▸ Consignes:
- A) Que répondriez-vous à ces questions sur l'extrait ci-dessous?
(i) Quel concept marque la limite du possible?
(ii) Où et en quelle année Dick Cheney a-t-il fait sa déclaration sur la consommation d'énergie?
(iii) Comme quoi présente-t-on la transition verte?
- B) Pouvez-vous résumer plus brièvement le paragraphe de l'extrait ci-dessous qui commence par «Les ambitions comptables de notre époque», en gardant ses faits principaux?
- C) Reproduisez la partie de l'extrait ci-dessous qui s'ouvre sur les mots contenant «Les ambitions comptables» et se termine par «par définition impossible.».

▸ Extrait choisi:
══════════════════════════════

Le concours de service à la clientèle a recommencé. Qui vous en donnera le plus pour votre argent? Qui vous rendra le plus riche? Qui vous facilitera le plus la vie? Comme homme ou femme politique, vous pouvez promettre tout ce que vous voulez – plus de services, moins d’impôts, plus de tunnels, de meilleures routes, plus de privé, plus de public, des meilleures jobs, plus de croissance, une économie plus verte – pourvu que ça n’implique aucun sacrifice. Tout est possible, tant que rien ne change.
Les ambitions comptables de notre époque doivent être alléchantes, pragmatiques et rentables. On fixe un budget réaliste et on choisit les idéaux qui fittent. Le concept de «réalisme» est particulièrement important: il marque la limite du possible, c’est-à-dire ce qui est envisageable sans que ça nous coûte quoi que ce soit (de l’argent ou des votes). Tout ce qui nuit à sa popularité ou au PIB est par définition impossible.
Le meilleur exemple est assurément la rhétorique ambiante concernant les changements profonds qu’exigent la crise climatique et la perte de biodiversité. Pratiquement tout le monde accepte que nous ayons un problème. Certains concèdent même qu’il faut des virages audacieux et décisifs. Mais on s’empresse le plus souvent de promettre encore plus de richesse et de croissance – la transition verte comme occasion d’affaires! Il faut croire que l’économie durable sera rentable ou ne sera pas. L’approche est politiquement vendeuse, à défaut d’être écologiquement solide. Au moins ça n’exige aucun renoncement.
Et quand, rarement, on évoque le renoncement, c’est généralement à l’échelle individuelle. C’est ce qu’on pourrait appeler le piège de Dick Cheney, qui avait fameusement déclaré – à Toronto, en 2001 – que réduire notre consommation d’énergie pouvait être un signe de «vertu personnelle» mais ne pouvait pas être un objectif fondamental de politique publique.

══════════════════════════════

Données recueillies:
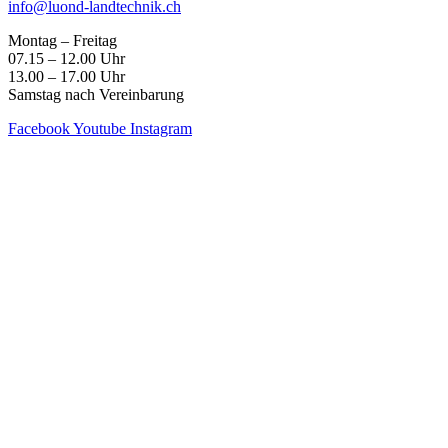
info@luond-landtechnik.ch
Montag – Freitag
07.15 – 12.00 Uhr
13.00 – 17.00 Uhr
Samstag nach Vereinbarung
Facebook
Youtube
Instagram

══════════════════════════════

▸ Réponses:
- A)
(i) Le concept de «réalisme».
(ii) À Toronto, en 2001.
(iii) Comme une occasion d'affaires.

- B) Les ambitions actuelles doivent être alléchantes, pragmatiques et rentables. On fixe d'abord un budget réaliste, puis on choisit les idéaux qui s'y adaptent. Le «réalisme» marque la limite du possible, c'est-à-dire ce qui ne coûte ni argent ni votes. Tout ce qui nuit à la popularité ou au PIB est donc jugé impossible.

- C)
Les ambitions comptables de notre époque doivent être alléchantes, pragmatiques et rentables. On fixe un budget réaliste et on choisit les idéaux qui fittent. Le concept de «réalisme» est particulièrement important: il marque la limite du possible, c’est-à-dire ce qui est envisageable sans que ça nous coûte quoi que ce soit (de l’argent ou des votes). Tout ce qui nuit à sa popularité ou au PIB est par définition impossible.